Circle O is inscribed is square ABCD, and at the same time, is circumscribed about square PQRS. WHich are is the smaller area, the region inside the inscribed circle minus the area of square PQRS or the are inside square ABCD minus the area of the inscribed circle? The length of the side of square ABCD measures two feet.
Draw you diagram so that the vertices of square ABCD and square PQRS are in corresponding order, that is AB is || to PQ
Let M be the midpoint of AB and N be the midpoint of PQ, and let O be the centre of the circle
Joine AC, which will pass through PR
AM =1, and OM = 1
area of ABCD = 4, area of circle = π(1^2) = π
area of region between outer square and circle = 4-π
= appr .8584
PO = 1, let ON = x
x^2 + x^2 = 1^2
2x^2 = 1
x^2 = 1/2
x = 1/√2
so ON = 1/√2 ---> PN = 1/√2 ---> PQ = 2/√2
area of inside square = (2/√2)^2= 2
difference between circle and inside square = π - 2
= appr 1.1416
BTW, this is the approach Archimedes took in finding an approximation to π .
He took successive differences in areas between
incribed and circumsribed squares, octogons, 16-sided polygons, 32-sided polygons, etc.
To determine which area is smaller, let's first find the areas of the regions inside the inscribed circle minus the area of square PQRS and inside square ABCD minus the area of the inscribed circle.
Area of region inside the inscribed circle minus the area of square PQRS:
1. The inscribed circle has a diameter equal to the side length of square ABCD, which is 2 feet. Therefore, its radius is 1 foot.
2. The area of the inscribed circle is given by A1 = πr^2 = π(1^2) = π square feet.

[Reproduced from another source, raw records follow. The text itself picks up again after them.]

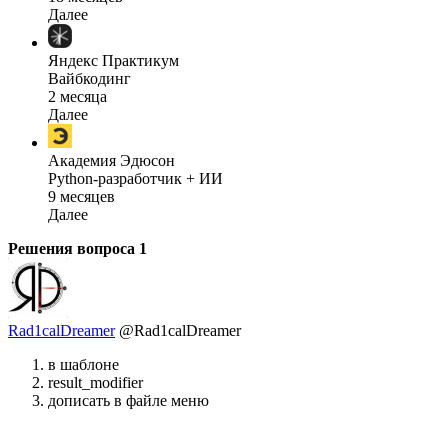
Далее
Яндекс Практикум
Вайбкодинг
2 месяца
Далее
Академия Эдюсон
Python-разработчик + ИИ
9 месяцев
Далее
Решения вопроса
1
Rad1calDreamer
@Rad1calDreamer
в шаблоне
result_modifier
дописать в файле меню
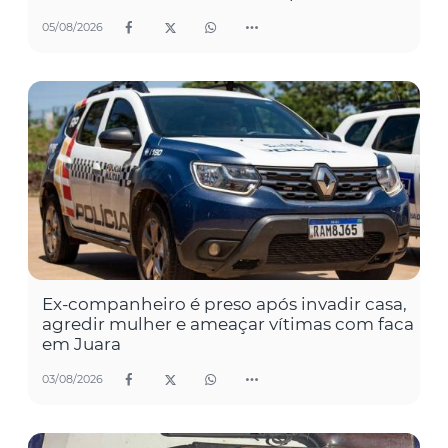
05/08/2026
Ex-companheiro é preso após invadir casa,
agredir mulher e ameaçar vítimas com faca
em Juara
03/08/2026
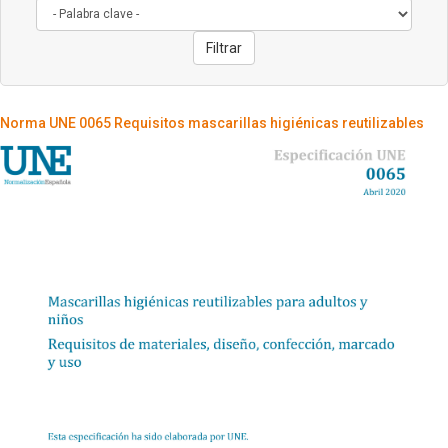
Filtrar
Norma UNE 0065 Requisitos mascarillas higiénicas reutilizables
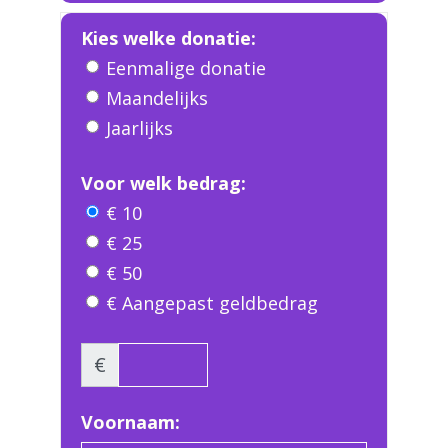
Kies welke donatie:
Eenmalige donatie
Maandelijks
Jaarlijks
Voor welk bedrag:
€ 10
€ 25
€ 50
€ Aangepast geldbedrag
€
Voornaam:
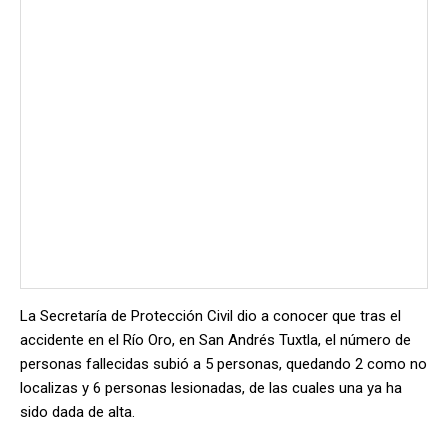
La Secretaría de Protección Civil dio a conocer que tras el
accidente en el Río Oro, en San Andrés Tuxtla, el número de
personas fallecidas subió a 5 personas, quedando 2 como no
localizas y 6 personas lesionadas, de las cuales una ya ha
sido dada de alta.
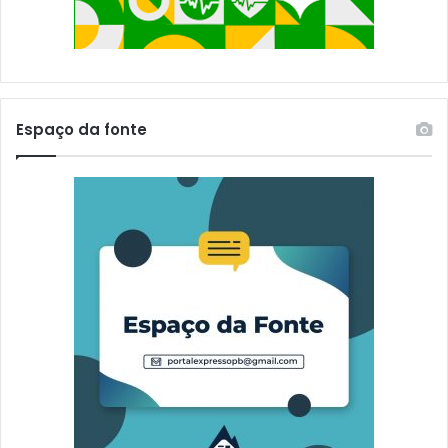
s
d
a
P
B
Espaço da fonte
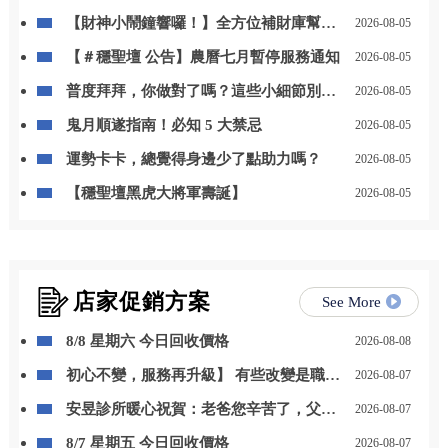
【財神小鬧鐘響囉！】全方位補財庫幫你
2026-08-05
「斬小人、迎貴人」！
【＃穩聖壇 公告】農曆七月暫停服務通知
2026-08-05
普度拜拜，你做對了嗎？這些小細節別忽
2026-08-05
略
鬼月順遂指南！必知 5 大禁忌
2026-08-05
運勢卡卡，總覺得身邊少了點助力嗎？
2026-08-05
【穩聖壇黑虎大將軍壽誕】
2026-08-05
店家促銷方案
See More
8/8 星期六 今日回收價格
2026-08-08
初心不變，服務再升級】 有些改變是職位
2026-08-07
的晉升，更是責任與感謝的累積。 自 115
安昱診所暖心祝賀：老爸您辛苦了，父親
2026-08-07
年 8 月 1 日起，我正式接任尚立汽車北台
節快樂！
中營業一部經理。
8/7 星期五 今日回收價格
2026-08-07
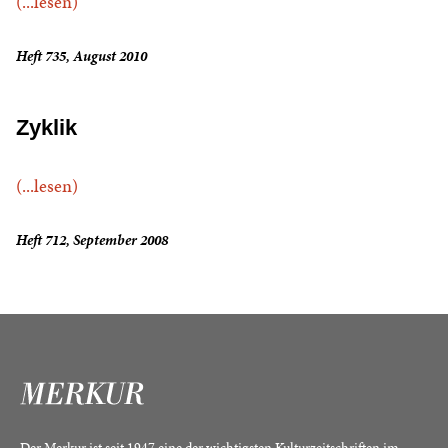
(...lesen)
Heft 735, August 2010
Zyklik
(...lesen)
Heft 712, September 2008
Der Merkur ist seit 1947 eine der wichtigsten Kulturzeitschriften im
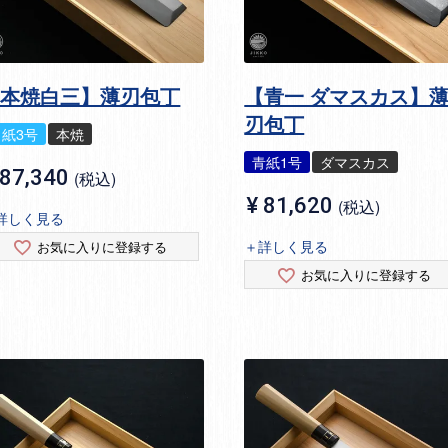
【本焼白三】薄刃包丁
【青一 ダマスカス】
刃包丁
白紙3号
本焼
青紙1号
ダマスカス
87,340
税込
¥
81,620
税込
詳しく見る
＋詳しく見る
お気に入りに登録する
お気に入りに登録する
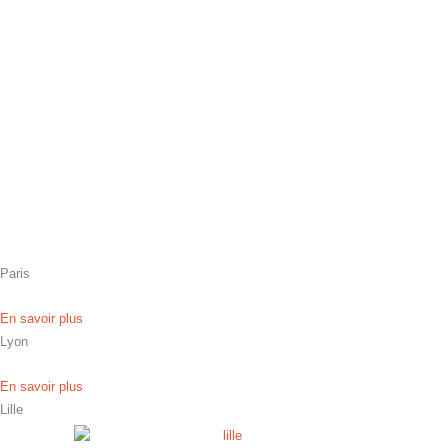
Paris
En savoir plus
Lyon
En savoir plus
Lille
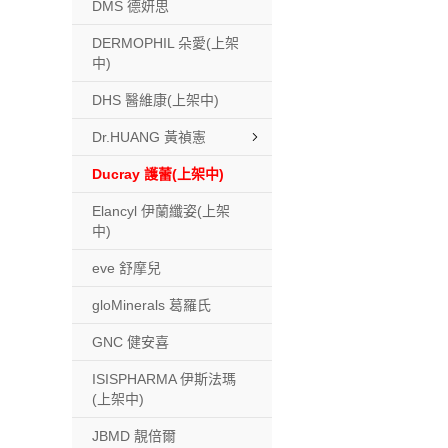
DMS 德妍思
DERMOPHIL 朵愛(上架
中)
DHS 醫維康(上架中)
Dr.HUANG 黃禎憲
Ducray 護蕾(上架中)
Elancyl 伊蘭纖姿(上架
中)
eve 舒摩兒
gloMinerals 葛羅氏
GNC 健安喜
ISISPHARMA 伊斯法瑪
(上架中)
JBMD 靚倍爾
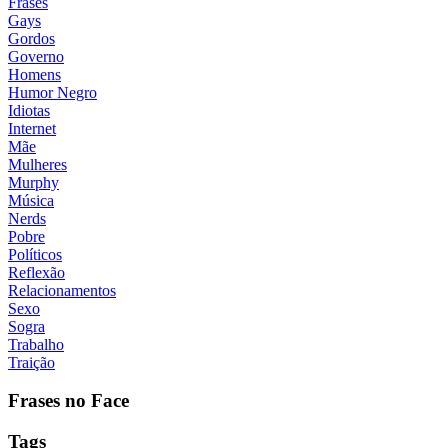
Frases
Gays
Gordos
Governo
Homens
Humor Negro
Idiotas
Internet
Mãe
Mulheres
Murphy
Música
Nerds
Pobre
Políticos
Reflexão
Relacionamentos
Sexo
Sogra
Trabalho
Traição
Frases no Face
Tags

3. The side length of square PQRS is equal to the diameter of the inscribed circle, which is 2 feet. Thus, its area is A2 = (2)^2 = 4 square feet.
4. Subtracting the area of square PQRS from the area of the inscribed circle, we get A1 - A2 = π - 4 square feet.

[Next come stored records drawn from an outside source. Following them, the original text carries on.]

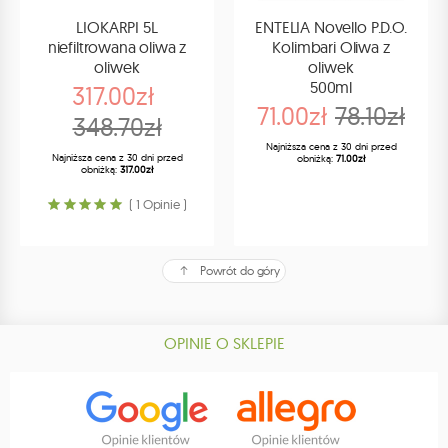
LIOKARPI 5L
ENTELIA Novello P.D.O.
niefiltrowana oliwa z
Kolimbari Oliwa z
oliwek
oliwek
500ml
317.00zł
71.00zł
78.10zł
348.70zł
Najniższa cena z 30 dni przed
Najniższa cena z 30 dni przed
obniżką:
71.00zł
obniżką:
317.00zł
( 1 Opinie )
Powrót do góry
OPINIE O SKLEPIE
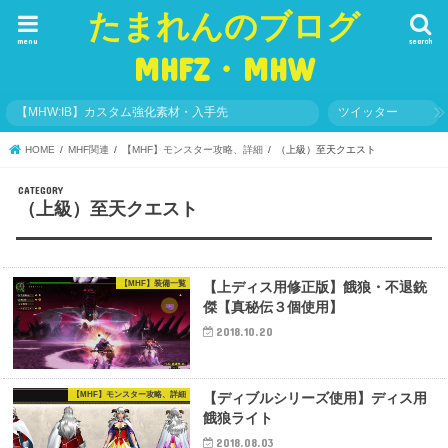
たまれんのブログ
menu
search
MHFZ・MHW
【MHW:IB】カスタム強化素材・入手先
ツイッター
HOME
MHF関連
【MHF】モンスター攻略、詳細
（上級）至天クエスト
（上級）至天クエスト
【MHF】装備一覧
【上ディス用修正版】餓狼・不退銃
傑【真秘伝３個使用】
2018.10.20
【MHF】モンスター攻略、詳細
【ディブルシリーズ使用】ディス用
餓狼ライト
2018.08.03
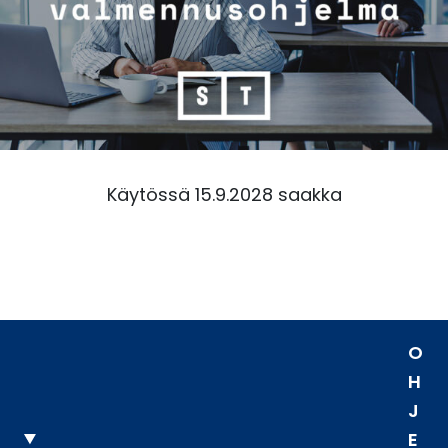
Käytössä 15.9.2028 saakka
O
H
J
E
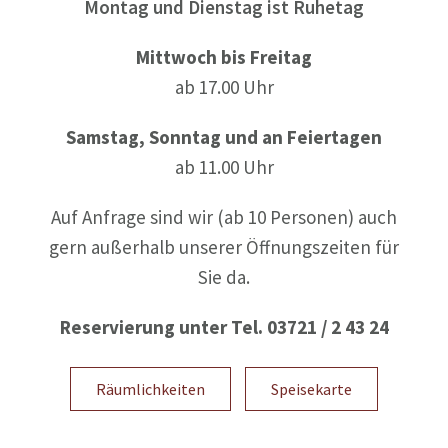
Montag und Dienstag ist Ruhetag
Mittwoch bis Freitag
ab 17.00 Uhr
Samstag, Sonntag und an Feiertagen
ab 11.00 Uhr
Auf Anfrage sind wir (ab 10 Personen) auch
gern außerhalb unserer Öffnungszeiten für
Sie da.
Reservierung unter Tel. 03721 / 2 43 24
Räumlichkeiten
Speisekarte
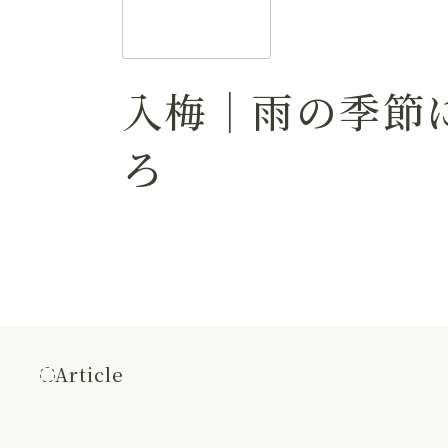
入梅｜雨の季節
ろ
Article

Area of region inside square ABCD minus the area of the inscribed circle:
1. The side length of square ABCD is given as 2 feet. Therefore, its area is A3 = (2)^2 = 4 square feet.

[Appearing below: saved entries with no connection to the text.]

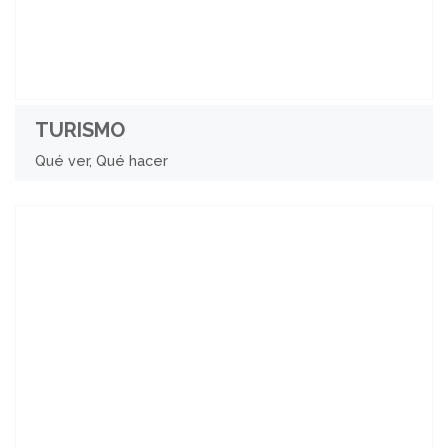
TURISMO
Qué ver, Qué hacer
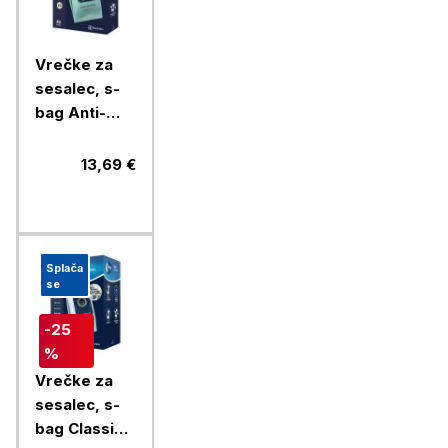
Vrečke za
sesalec, s-
bag Anti-
Allergy,
E206S,
13,69 €
Electrolux,
4/1
Splača
se
-25
%
Vrečke za
sesalec, s-
bag Classic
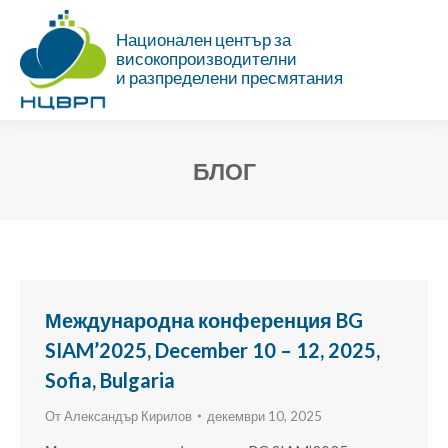
Национален център за
високопроизводителни
и разпределени пресмятания
БЛОГ
Ти си тук:
Международна конференция BG
SIAM’2025, December 10 – 12, 2025,
Sofia, Bulgaria
От
Александър Кирилов
декември 10, 2025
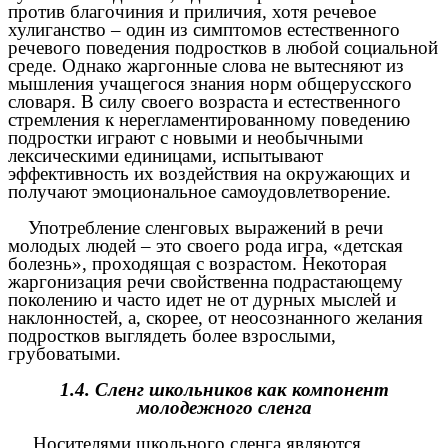
против благочиния и приличия, хотя речевое
хулиганство – один из симптомов естественного
речевого поведения подростков в любой социальной
среде. Однако жаргонные слова не вытесняют из
мышления учащегося знания норм общерусского
словаря. В силу своего возраста и естественного
стремления к нерегламентированному поведению
подростки играют с новыми и необычными
лексическими единицами, испытывают
эффективность их воздействия на окружающих и
получают эмоциональное самоудовлетворение.
Употребление сленговых выражений в речи
молодых людей – это своего рода игра, «детская
болезнь», проходящая с возрастом. Некоторая
жаргонизация речи свойственна подрастающему
поколению и часто идет не от дурных мыслей и
наклонностей, а, скорее, от неосознанного желания
подростков выглядеть более взрослыми,
грубоватыми.
1.4. Сленг школьников как компонент
молодежного сленга
Носителями школьного сленга являются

2. The area of the inscribed circle, as previously calculated, is A1 = π square feet.
3. Subtracting the area of the inscribed circle from the area of square ABCD, we have A3 - A1 = 4 - π square feet.
Comparing the areas:
1. We have A1 - A2 = π - 4 square feet for the region inside the inscribed circle minus the area of square PQRS.
2. We also have A3 - A1 = 4 - π square feet for the area inside square ABCD minus the area of the inscribed circle.
Since π is approximately 3.14, we can see that π - 4 is negative, while 4 - π is positive. Therefore, the area inside square ABCD minus the area of the inscribed circle is smaller.
In conclusion, the area inside square ABCD minus the area of the inscribed circle is the smaller area.